Former Sen. Bob Packwood, an Oregon Republican who resigned from the Senate in 1995 after a sexual misconduct scandal, died at 93 on June 6, 2026, at a residential care facility in Rancho Mirage, California.
Packwood served nearly 27 years in the Senate before resigning when the Senate Ethics Committee unanimously voted to recommend his expulsion for sexual misconduct, abuse of office and obstruction. The vote capped a 33-month investigation that produced 10,145 pages of documentation and reshaped how Congress confronted harassment by its own members.
According to the committee’s findings, Packwood made unwanted sexual advances toward at least 17 women during his time in the Senate and altered evidence in an attempt to mislead investigators. Among the most damaging material were Packwood’s own taped diaries, which the panel obtained under subpoena.
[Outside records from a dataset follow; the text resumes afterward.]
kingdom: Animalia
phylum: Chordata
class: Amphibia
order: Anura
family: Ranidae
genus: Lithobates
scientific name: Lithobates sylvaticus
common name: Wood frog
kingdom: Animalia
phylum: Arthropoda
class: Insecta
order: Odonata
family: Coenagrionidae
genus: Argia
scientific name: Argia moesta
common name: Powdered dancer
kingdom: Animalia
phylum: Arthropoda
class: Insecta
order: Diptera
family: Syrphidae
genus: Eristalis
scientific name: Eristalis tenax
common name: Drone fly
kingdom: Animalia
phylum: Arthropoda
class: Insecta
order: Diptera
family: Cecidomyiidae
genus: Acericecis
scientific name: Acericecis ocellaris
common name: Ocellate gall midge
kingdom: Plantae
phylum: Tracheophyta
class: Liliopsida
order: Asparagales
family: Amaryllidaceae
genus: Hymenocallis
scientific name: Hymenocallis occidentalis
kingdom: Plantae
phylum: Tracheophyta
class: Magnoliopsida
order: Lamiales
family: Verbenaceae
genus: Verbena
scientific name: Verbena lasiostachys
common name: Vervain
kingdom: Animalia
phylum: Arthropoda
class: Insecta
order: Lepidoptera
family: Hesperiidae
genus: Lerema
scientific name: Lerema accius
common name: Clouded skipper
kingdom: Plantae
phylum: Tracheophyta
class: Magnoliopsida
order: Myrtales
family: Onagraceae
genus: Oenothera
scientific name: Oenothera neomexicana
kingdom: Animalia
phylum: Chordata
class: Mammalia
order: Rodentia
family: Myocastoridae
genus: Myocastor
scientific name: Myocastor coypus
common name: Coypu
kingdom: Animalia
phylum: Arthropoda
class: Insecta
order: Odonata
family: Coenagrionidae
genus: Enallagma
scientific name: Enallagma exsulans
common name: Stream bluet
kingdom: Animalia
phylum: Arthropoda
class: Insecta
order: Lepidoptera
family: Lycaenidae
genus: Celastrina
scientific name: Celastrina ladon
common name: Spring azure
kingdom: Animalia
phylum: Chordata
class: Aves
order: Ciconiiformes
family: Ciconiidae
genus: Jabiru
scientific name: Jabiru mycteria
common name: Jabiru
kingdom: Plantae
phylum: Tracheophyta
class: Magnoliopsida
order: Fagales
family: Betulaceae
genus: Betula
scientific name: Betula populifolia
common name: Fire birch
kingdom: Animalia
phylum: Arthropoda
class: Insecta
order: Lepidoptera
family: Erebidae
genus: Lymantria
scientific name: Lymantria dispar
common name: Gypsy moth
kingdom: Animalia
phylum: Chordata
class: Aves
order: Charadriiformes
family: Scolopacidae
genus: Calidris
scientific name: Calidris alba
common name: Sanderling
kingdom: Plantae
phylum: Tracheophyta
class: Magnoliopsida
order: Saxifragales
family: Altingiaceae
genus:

In one entry, he joked that he was performing his “Christian duty” by having sex with a staff member.
A Rare Forced Exit From the Senate
The committee’s unanimous vote in September 1995 marked the first time the panel had voted to remove a sitting senator since 1981 — a rare and tense moment for an institution that has historically been reluctant to police its own. Packwood announced his resignation the next day on the Senate floor.
“I am aware of the dishonor that has befallen me,” he said. “It is my duty to resign.”
The Ethics Committee’s recommendation was based on the documentation it had compiled, not on additional allegations that surfaced later — including one involving unwanted sexual advances toward a 17-year-old who had served as an intern in Packwood’s office.
An Architect of the 1986 Tax Overhaul
Before his downfall, Packwood was one of the most consequential policy figures in the Senate. As chair of the Senate Finance Committee, he played a central role in the Reagan-era tax overhaul signed into law in 1986. Packwood was initially skeptical of the sprawling rewrite, but eventually helped broker the final product in partnership with then-House Ways and Means Chair Dan Rostenkowski, D-Ill.
The legislation, declared dead by lobbyists and lawmakers at multiple points during a stop-and-start negotiation, ultimately dropped the highest personal income tax rate while raising the top capital gains tax rate. It remains a touchstone for tax reform debates.
Packwood’s perch on the Finance Committee is mirrored by Sen. Ron Wyden, the Oregon Democrat who replaced him in the Senate and now serves as the panel’s top Democrat. Following Packwood’s death, Wyden said that while Packwood’s record on abortion rights and tax reform merited recognition, his treatment of women told a different story. “His horrible history as documented in his own diaries will forever overshadow that public record,” Wyden said. “Simply put, historians’ first line about Bob Packwood must include those women who he abused and assaulted for years and years.”
Health Care Champion Turned Opponent
Long before President Barack Obama signed the Affordable Care Act in 2010, Packwood championed a similar concept as the lead Senate sponsor of President Richard M. Nixon’s 1974 health care proposal, which would have required employers to offer health insurance to their workers. However, as resistance within the Republican Party intensified in the early 1990s, Packwood changed his position and ultimately opposed the legislation he had once backed.
The flip exemplified Packwood’s pragmatic, critics said opportunistic, approach to legislating. He was also an early Republican supporter of legalized abortion, introducing legislation to protect abortion rights in 1973 — before the Supreme Court’s Roe v. Wade decision codified that right into law.
From Portland to Capitol Hill
Mounting press reports about his behavior toward female staffers, lobbyists and constituents triggered the ethics inquiry that would end his career.
His resignation in 1995 became a watershed for Congress, frequently invoked in the years that followed as lawmakers wrestled with how to handle accusations of harassment against their colleagues. The release of his own taped diaries, in particular, set a precedent for the kinds of personal records the Ethics Committee could compel under subpoena.
Packwood is survived by his wife, two children, two stepchildren and three grandchildren.